Sixième suggestion : animer une véritable politique de santé s'adaptant aux particularités locales et favorisant les actions concertées avec l'ensemble des acteurs : conseils généraux, DRCSS, Education nationale, qui représentent des acteurs essentiels en psychiatrie et en santé mentale dans le domaine du logement, de la précarité et du champ médico-social.

Septième et dernière suggestion : développer une démarche ascendante d'évaluation des besoins.

Il nous arrive de recevoir des mails extrêmement lourds de la part de l'ARS, auxquels on ne peut répondre sous huit jours, même avec la meilleure volonté du monde.
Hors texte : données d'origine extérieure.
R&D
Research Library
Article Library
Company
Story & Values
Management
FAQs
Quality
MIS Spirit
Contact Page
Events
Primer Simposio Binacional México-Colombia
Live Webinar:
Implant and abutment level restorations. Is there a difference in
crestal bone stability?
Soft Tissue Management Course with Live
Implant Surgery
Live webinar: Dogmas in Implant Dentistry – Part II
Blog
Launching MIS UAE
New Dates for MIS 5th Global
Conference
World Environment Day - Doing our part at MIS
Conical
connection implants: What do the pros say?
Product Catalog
Les documents ont été préparés par les experts dont j'ai parlé et leur travail doit être respecté. Cependant, nous sommes dans une situation délicate pour répondre à ces sollicitations de manière satisfaisante.

Enfin, il nous semble que la mise en place d'une instance nationale éviterait des confusions contre-productives dans notre discipline, grâce à la validation des orientations stratégiques, voire des expérimentations. La psychiatrie est un domaine complexe et rigoureux, qui prend en charge des personnes suicidaires ou agitées. Si nous devons décider d'une contention, dans une situation de violence en rapport avec un trouble psychique, il ne faut pas tergiverser ! Ce sont des choses très sérieuses, et les aspects humains que nous abordons sont extrêmement importants.

Une telle instance nationale a déjà été préconisée par le plan « Santé mentale ». Il y était question d'un pilotage permettant de s'assurer que les ARS déclinent dans leur projet régionaux de santé les objectifs définis dans le plan, et mettent en oeuvre et évaluent les actions ainsi programmées. Ceci autoriserait également l'articulation avec l'Anap et la HAS. Il nous faut une méthodologie ; elle ne s'invente pas, même s'il existe beaucoup de forces créatives et novatrices dans les régions.

Nous sommes en faveur d'ARS qui impulsent, qui incitent, sur la base d'orientations validées. Des ARS qui imposent seraient manifestement contre-productives, alors que nous souhaitons un service public hospitalier rénové.